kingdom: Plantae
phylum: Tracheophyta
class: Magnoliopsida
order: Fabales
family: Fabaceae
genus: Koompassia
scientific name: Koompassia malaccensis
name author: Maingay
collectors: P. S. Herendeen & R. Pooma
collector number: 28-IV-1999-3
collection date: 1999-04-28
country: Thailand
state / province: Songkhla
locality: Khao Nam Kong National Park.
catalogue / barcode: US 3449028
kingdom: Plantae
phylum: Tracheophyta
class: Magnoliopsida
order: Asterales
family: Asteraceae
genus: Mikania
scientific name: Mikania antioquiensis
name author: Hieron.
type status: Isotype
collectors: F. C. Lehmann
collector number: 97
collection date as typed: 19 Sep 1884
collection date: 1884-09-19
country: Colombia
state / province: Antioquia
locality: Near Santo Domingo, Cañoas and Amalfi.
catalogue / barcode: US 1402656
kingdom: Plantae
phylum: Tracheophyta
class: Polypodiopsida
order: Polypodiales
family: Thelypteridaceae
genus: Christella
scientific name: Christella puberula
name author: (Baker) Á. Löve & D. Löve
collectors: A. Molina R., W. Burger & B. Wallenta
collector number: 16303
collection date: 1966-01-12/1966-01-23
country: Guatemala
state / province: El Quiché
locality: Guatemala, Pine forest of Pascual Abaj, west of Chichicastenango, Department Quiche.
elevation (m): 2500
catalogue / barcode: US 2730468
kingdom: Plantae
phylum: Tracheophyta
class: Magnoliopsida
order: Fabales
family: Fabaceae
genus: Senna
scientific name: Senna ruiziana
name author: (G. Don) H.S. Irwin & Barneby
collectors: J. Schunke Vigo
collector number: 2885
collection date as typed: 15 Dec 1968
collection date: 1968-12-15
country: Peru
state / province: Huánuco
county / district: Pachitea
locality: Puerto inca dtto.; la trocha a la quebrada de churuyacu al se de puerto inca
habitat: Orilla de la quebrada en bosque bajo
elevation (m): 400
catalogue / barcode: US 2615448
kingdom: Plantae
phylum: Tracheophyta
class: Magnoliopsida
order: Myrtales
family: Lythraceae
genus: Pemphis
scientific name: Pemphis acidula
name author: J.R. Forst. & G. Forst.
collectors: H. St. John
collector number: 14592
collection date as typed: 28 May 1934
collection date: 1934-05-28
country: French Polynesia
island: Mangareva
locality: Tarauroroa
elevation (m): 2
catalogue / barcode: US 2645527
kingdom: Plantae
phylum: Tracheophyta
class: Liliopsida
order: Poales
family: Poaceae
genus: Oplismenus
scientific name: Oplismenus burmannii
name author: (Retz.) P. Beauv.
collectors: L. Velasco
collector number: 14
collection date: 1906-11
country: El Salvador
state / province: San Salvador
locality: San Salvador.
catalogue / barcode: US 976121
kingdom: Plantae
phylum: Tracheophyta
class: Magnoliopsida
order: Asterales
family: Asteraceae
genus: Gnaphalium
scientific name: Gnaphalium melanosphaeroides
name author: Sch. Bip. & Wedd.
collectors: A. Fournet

_Problem requirements_
Revise the records starting at the line that contains "collection date: 1934-05-28" and ending at the end of the records, changing "catalogue" to "catalog" and leaving everything else as it is. Return only those lines.

_Final result_
collection date: 1934-05-28
country: French Polynesia
island: Mangareva
locality: Tarauroroa
elevation (m): 2
catalog / barcode: US 2645527
kingdom: Plantae
phylum: Tracheophyta
class: Liliopsida
order: Poales
family: Poaceae
genus: Oplismenus
scientific name: Oplismenus burmannii
name author: (Retz.) P. Beauv.
collectors: L. Velasco
collector number: 14
collection date: 1906-11
country: El Salvador
state / province: San Salvador
locality: San Salvador.
catalog / barcode: US 976121
kingdom: Plantae
phylum: Tracheophyta
class: Magnoliopsida
order: Asterales
family: Asteraceae
genus: Gnaphalium
scientific name: Gnaphalium melanosphaeroides
name author: Sch. Bip. & Wedd.
collectors: A. Fournet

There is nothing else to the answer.